To boost the efficiency of the overall system, we introduce the XLA API for envpool. With this API, we can just-in-time compile the environment and agent steps together, when the agent part is implemented with Jax/Tensorflow.

The full example is at https://github.com/sail-sg/envpool/blob/main/examples/xla_step.py

Stateless functions

The main issue with jitting the environment is that the env.step(action) -> state (and similarly the recv/send) function is not a pure function, i.e. it changes the state of the underlying env. To overcome this issue, we introduce a pure functional version of step (recv/send).

Namely, the XLA version of step/recv/send has the follow signature:

step(envpool_handle: Handle, action: Action) -> Tuple[Handle, State]
recv(envpool_handle: Handle) -> Tuple[Handle, State]
send(envpool_handle: Handle, action: Action) -> Handle

These functions can be obtained from the envpool instance which we created from the Python API.

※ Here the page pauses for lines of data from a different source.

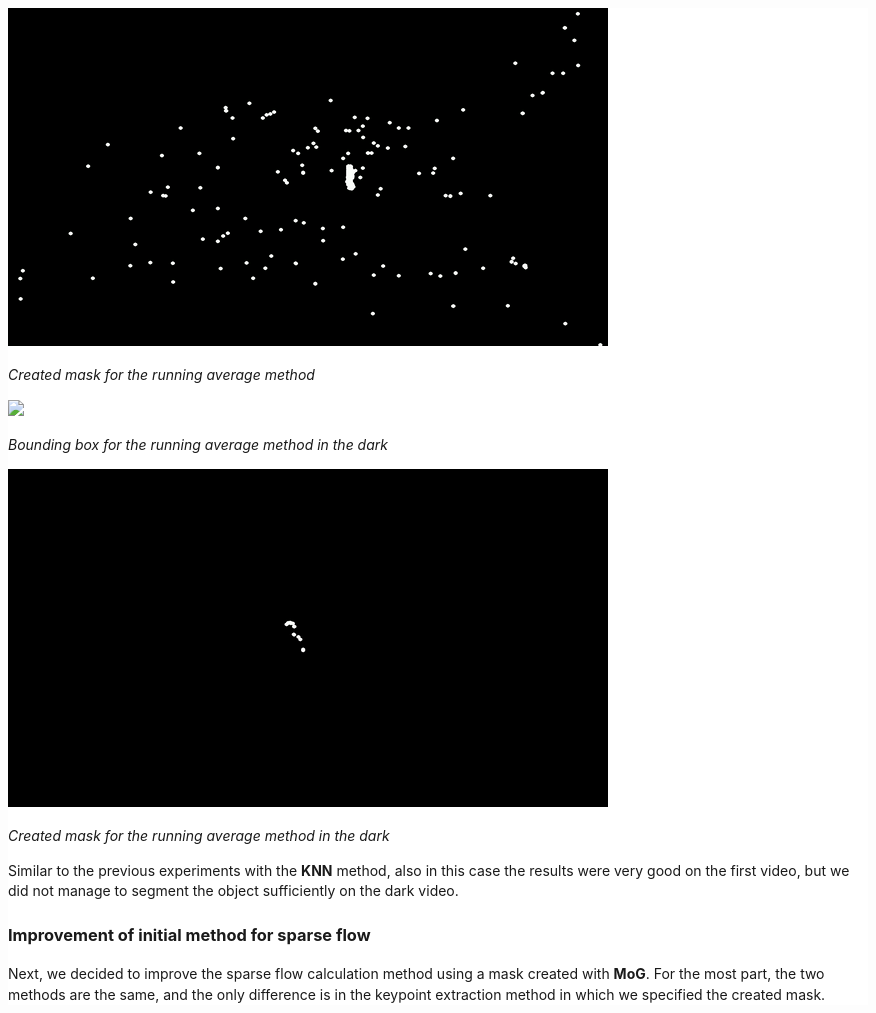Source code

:![](imgs/running_avg_mask.gif)

*Created mask for the running average method*

![](imgs/running_avg_night.gif)

*Bounding box for the running average method in the dark*

![](imgs/running_avg_mask_night.gif)

*Created mask for the running average method in the dark*

Similar to the previous experiments with the **KNN** method, also in this case the results were very good on the first video, but we did not manage to segment the object sufficiently on the dark video.

### Improvement of initial method for sparse flow
Next, we decided to improve the sparse flow calculation method using a mask created with **MoG**. For the most part, the two methods are the same, and the only difference is in the keypoint extraction method in which we specified the created mask.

env = envpool.make(..., env_type="gym" | "dm" | "gymnasium")
handle, recv, send, step = env.xla()

Example of Actor Loop

We can now write the actor loop as:

def actor_step(iter, loop_var):
  handle0, states = loop_var
  action = policy(states)
  # for gym < 0.26
  handle1, (new_states, rew, done, info) = step(handle0, action)
  # for gym >= 0.26
  # handle1, (new_states, rew, term, trunc, info) = step(handle0, action)
  # for dm
  # handle1, new_states = step(handle0, action)
  return (handle1, new_states)

def run_actor_loop(num_steps, init_var):
  return lax.fori_loop(0, num_steps, actor_step, init_var)

states = env.reset()
run_actor_loop(100, (handle, states))

Or, with the asynchronous api:

def actor_step(iter, handle):
  handle0 = handle
  handle1, states = recv(handle0)
  action = policy(states.observation.obs)
  handle2 = send(handle0, action, states.observation.env_id)
  return handle2

def run_actor_loop(num_steps):
  return lax.fori_loop(0, num_steps, actor_step, handle)


It is also possible to overlap send and recv:

def actor_step(iter, loop_var):
  handle0, states = loop_var
  action = policy(states.observation.obs)
  handle1 = send(handle0, action, states.observation.env_id)
  handle1, new_states = recv(handle0)
  return handle1, new_states

def run_actor_loop(num_steps, init_var):
  return lax.fori_loop(0, num_steps, actor_step, init_var)

handle, states = recv(handle)
run_actor_loop(100, (handle, states))

In the above case, recv is using handle0, which means policy and recv will be overlapped in each iteration.